**Collected data**

◆ ◆ ◆ ◆ ◆

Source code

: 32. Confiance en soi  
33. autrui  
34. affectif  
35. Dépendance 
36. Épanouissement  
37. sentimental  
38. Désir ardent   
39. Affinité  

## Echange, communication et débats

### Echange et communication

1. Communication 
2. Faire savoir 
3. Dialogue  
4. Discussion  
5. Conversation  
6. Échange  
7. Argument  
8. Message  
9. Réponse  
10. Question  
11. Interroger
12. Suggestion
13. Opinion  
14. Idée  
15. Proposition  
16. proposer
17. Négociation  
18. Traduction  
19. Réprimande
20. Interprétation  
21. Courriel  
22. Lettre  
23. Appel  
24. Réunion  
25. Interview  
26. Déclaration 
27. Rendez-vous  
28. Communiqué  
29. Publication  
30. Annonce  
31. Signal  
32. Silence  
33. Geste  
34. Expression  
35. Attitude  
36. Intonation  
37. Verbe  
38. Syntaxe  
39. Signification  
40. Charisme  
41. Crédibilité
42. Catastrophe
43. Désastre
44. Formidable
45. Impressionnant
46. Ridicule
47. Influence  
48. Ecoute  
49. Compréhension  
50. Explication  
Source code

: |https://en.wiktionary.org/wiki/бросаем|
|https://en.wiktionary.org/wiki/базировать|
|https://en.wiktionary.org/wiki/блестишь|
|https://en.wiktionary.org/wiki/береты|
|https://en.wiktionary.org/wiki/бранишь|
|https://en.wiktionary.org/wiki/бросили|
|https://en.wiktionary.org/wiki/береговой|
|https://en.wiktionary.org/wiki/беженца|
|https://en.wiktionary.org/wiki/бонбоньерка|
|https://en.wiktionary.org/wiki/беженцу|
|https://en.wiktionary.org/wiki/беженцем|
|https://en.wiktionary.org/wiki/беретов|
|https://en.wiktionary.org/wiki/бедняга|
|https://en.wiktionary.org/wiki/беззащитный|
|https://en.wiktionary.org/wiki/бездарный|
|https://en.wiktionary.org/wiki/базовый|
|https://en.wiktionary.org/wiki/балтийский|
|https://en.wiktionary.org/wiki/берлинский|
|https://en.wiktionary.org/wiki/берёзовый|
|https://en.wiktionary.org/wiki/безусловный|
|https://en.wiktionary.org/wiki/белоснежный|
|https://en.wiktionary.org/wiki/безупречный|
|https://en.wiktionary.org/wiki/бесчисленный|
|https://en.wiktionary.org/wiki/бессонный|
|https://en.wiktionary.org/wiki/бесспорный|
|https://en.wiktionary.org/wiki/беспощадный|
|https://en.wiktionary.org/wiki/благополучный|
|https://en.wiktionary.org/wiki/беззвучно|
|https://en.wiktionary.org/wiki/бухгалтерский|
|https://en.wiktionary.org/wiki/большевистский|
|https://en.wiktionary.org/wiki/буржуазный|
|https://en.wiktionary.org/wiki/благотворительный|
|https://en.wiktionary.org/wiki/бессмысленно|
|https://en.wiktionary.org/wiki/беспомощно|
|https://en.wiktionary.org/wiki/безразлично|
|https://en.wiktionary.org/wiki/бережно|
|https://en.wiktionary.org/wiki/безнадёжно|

◆ ◆ ◆ ◆ ◆

**Work instruction**
What is needed is an exact transcription of every entry above.

**Written answer**
Source code

: 32. Confiance en soi  
33. autrui  
34. affectif  
35. Dépendance 
36. Épanouissement  
37. sentimental  
38. Désir ardent   
39. Affinité  

## Echange, communication et débats

### Echange et communication

1. Communication 
2. Faire savoir 
3. Dialogue  
4. Discussion  
5. Conversation  
6. Échange  
7. Argument  
8. Message  
9. Réponse  
10. Question  
11. Interroger
12. Suggestion
13. Opinion  
14. Idée  
15. Proposition  
16. proposer
17. Négociation  
18. Traduction  
19. Réprimande
20. Interprétation  
21. Courriel  
22. Lettre  
23. Appel  
24. Réunion  
25. Interview  
26. Déclaration 
27. Rendez-vous  
28. Communiqué  
29. Publication  
30. Annonce  
31. Signal  
32. Silence  
33. Geste  
34. Expression  
35. Attitude  
36. Intonation  
37. Verbe  
38. Syntaxe  
39. Signification  
40. Charisme  
41. Crédibilité
42. Catastrophe
43. Désastre
44. Formidable
45. Impressionnant
46. Ridicule
47. Influence  
48. Ecoute  
49. Compréhension  
50. Explication  
Source code

: |https://en.wiktionary.org/wiki/бросаем|
|https://en.wiktionary.org/wiki/базировать|
|https://en.wiktionary.org/wiki/блестишь|
|https://en.wiktionary.org/wiki/береты|
|https://en.wiktionary.org/wiki/бранишь|
|https://en.wiktionary.org/wiki/бросили|
|https://en.wiktionary.org/wiki/береговой|
|https://en.wiktionary.org/wiki/беженца|
|https://en.wiktionary.org/wiki/бонбоньерка|
|https://en.wiktionary.org/wiki/беженцу|
|https://en.wiktionary.org/wiki/беженцем|
|https://en.wiktionary.org/wiki/беретов|
|https://en.wiktionary.org/wiki/бедняга|
|https://en.wiktionary.org/wiki/беззащитный|
|https://en.wiktionary.org/wiki/бездарный|
|https://en.wiktionary.org/wiki/базовый|
|https://en.wiktionary.org/wiki/балтийский|
|https://en.wiktionary.org/wiki/берлинский|
|https://en.wiktionary.org/wiki/берёзовый|
|https://en.wiktionary.org/wiki/безусловный|
|https://en.wiktionary.org/wiki/белоснежный|
|https://en.wiktionary.org/wiki/безупречный|
|https://en.wiktionary.org/wiki/бесчисленный|
|https://en.wiktionary.org/wiki/бессонный|
|https://en.wiktionary.org/wiki/бесспорный|
|https://en.wiktionary.org/wiki/беспощадный|
|https://en.wiktionary.org/wiki/благополучный|
|https://en.wiktionary.org/wiki/беззвучно|
|https://en.wiktionary.org/wiki/бухгалтерский|
|https://en.wiktionary.org/wiki/большевистский|
|https://en.wiktionary.org/wiki/буржуазный|
|https://en.wiktionary.org/wiki/благотворительный|
|https://en.wiktionary.org/wiki/бессмысленно|
|https://en.wiktionary.org/wiki/беспомощно|
|https://en.wiktionary.org/wiki/безразлично|
|https://en.wiktionary.org/wiki/бережно|
|https://en.wiktionary.org/wiki/безнадёжно|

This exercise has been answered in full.